======== Data for this task

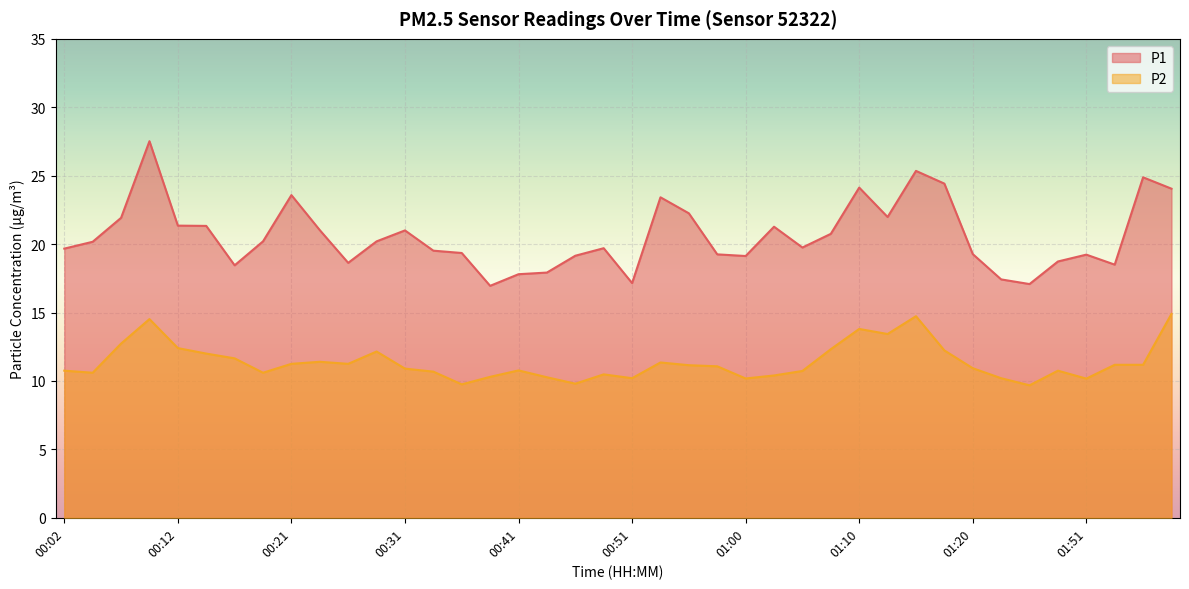

True or false: P1 and P2 intersect in this chart.

False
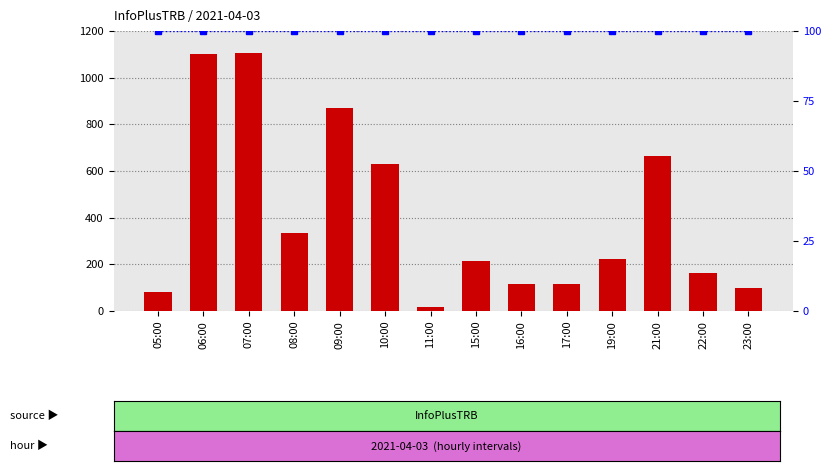

At 08:00, list the series in order from smallest to largest.

percentile rank within the sample, count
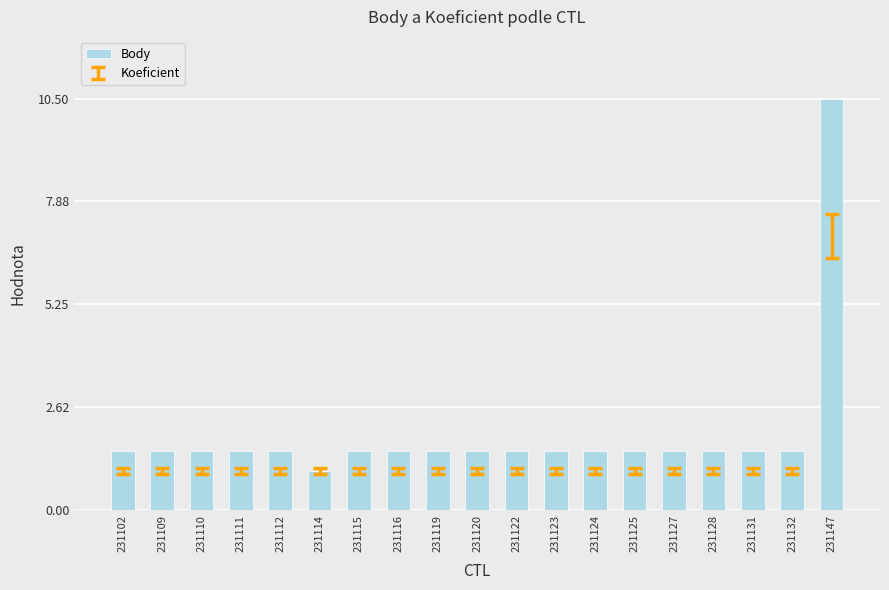

Which label corresponds to the largest value in the chart?

231147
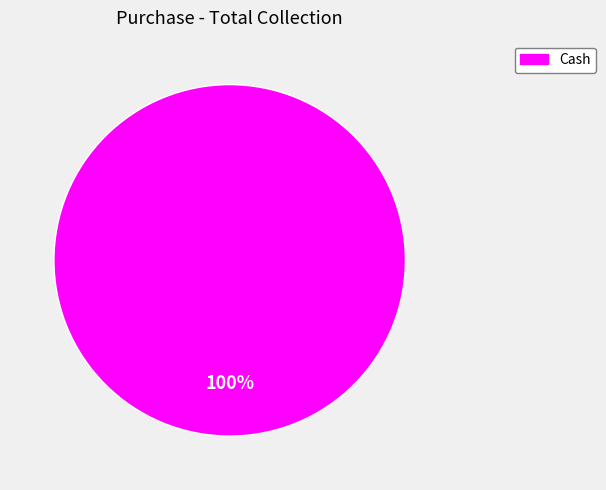

What is the majority slice?

Cash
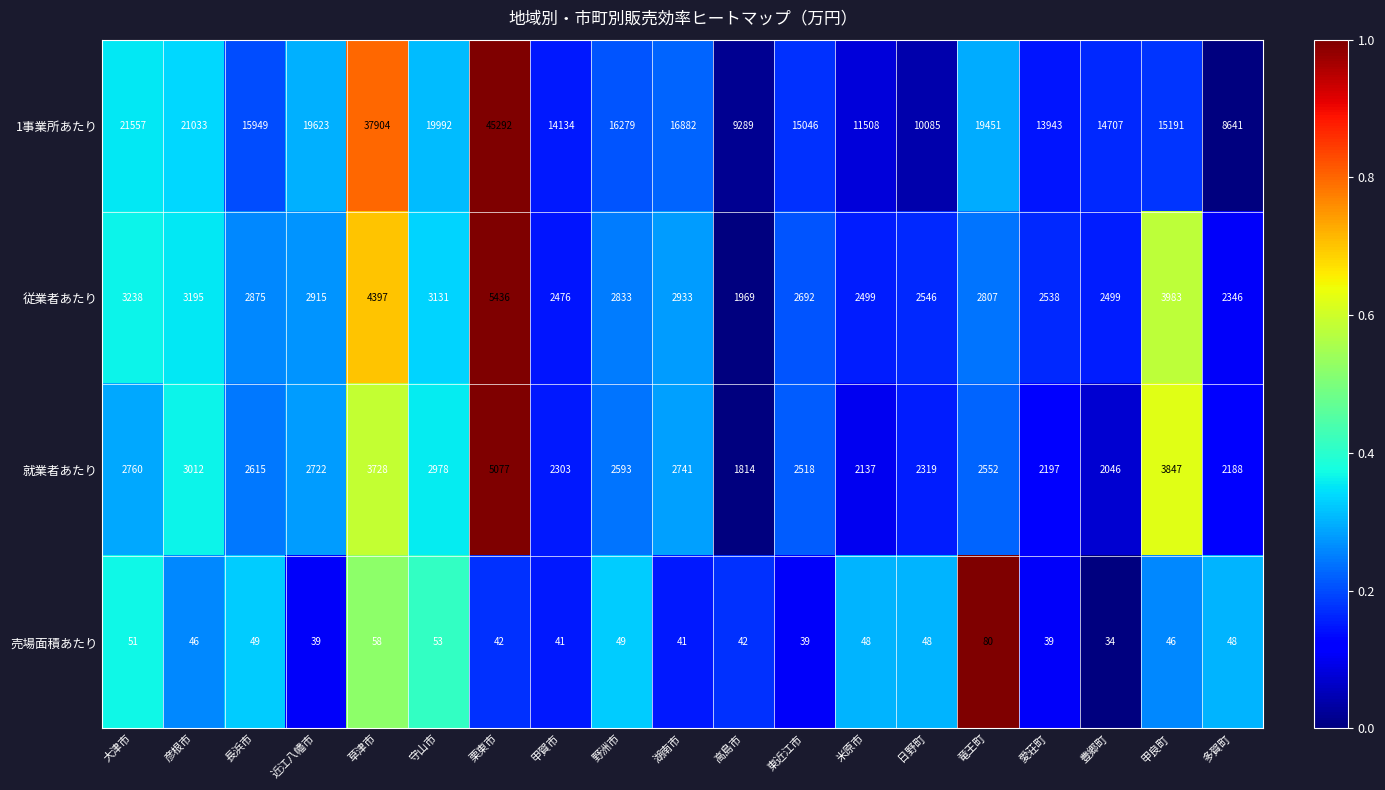

At which category is the sum across all series the highest?

栗東市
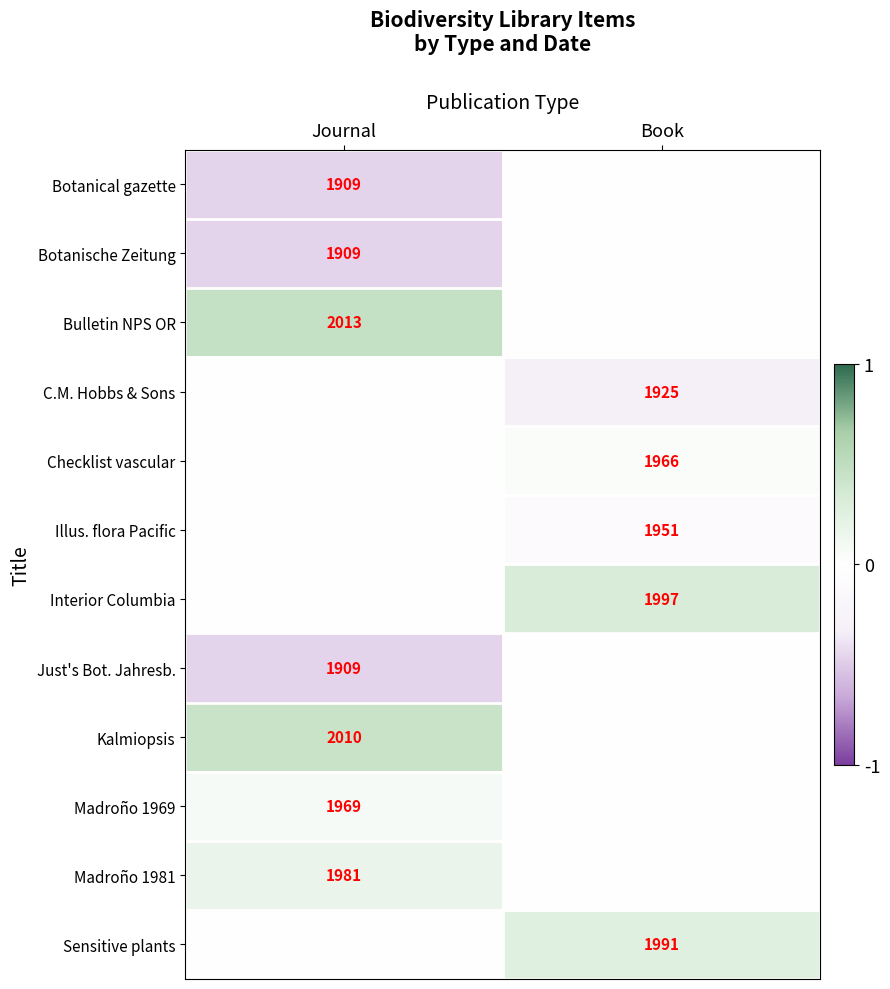

At how many categories does at least one series exceed 0?

2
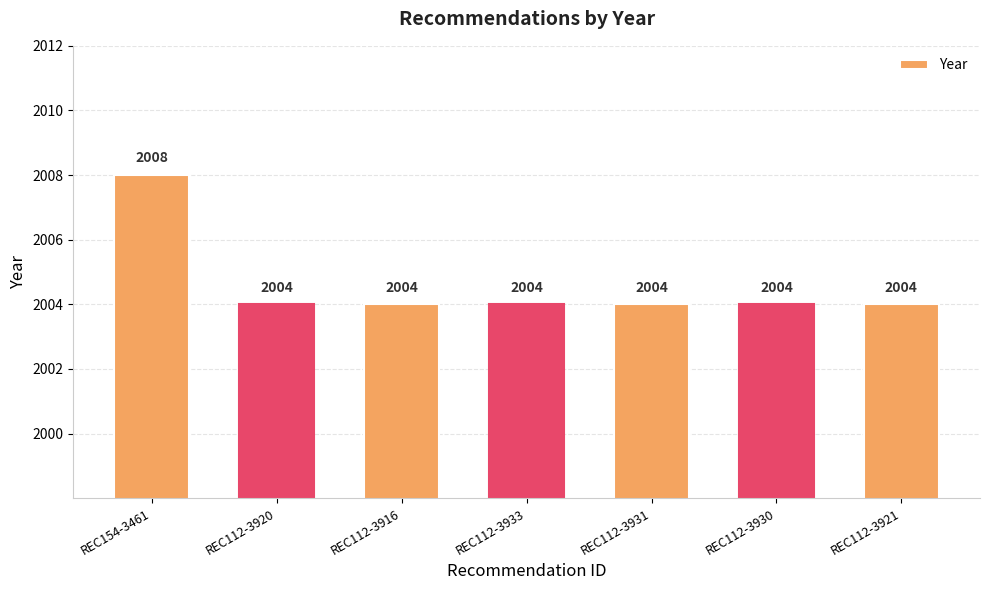

The chart shows a value of 2008 at REC154-3461. True or false?

True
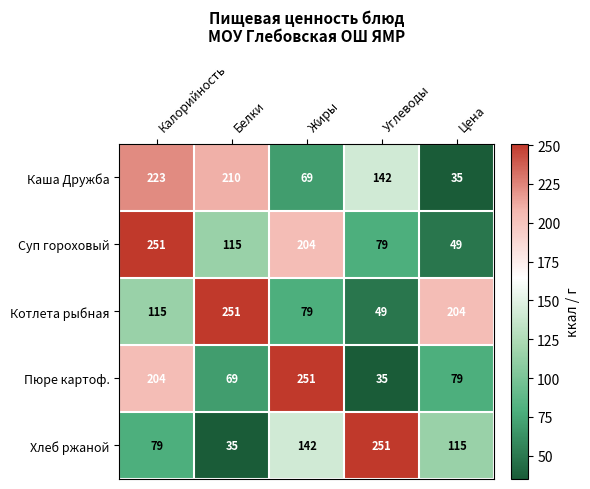

The Суп гороховый series shows 251 at Калорийность. True or false?

True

================

*What you need to do*: Extract verbatim every line from the one containing "At which category" down to the last of the lines above, both included. Leave the pictures out of the answer.

*Solution*:
At which category is the sum across all series the highest?

栗東市

At how many categories does at least one series exceed 0?

2

The chart shows a value of 2008 at REC154-3461. True or false?

True

The Суп гороховый series shows 251 at Калорийность. True or false?

True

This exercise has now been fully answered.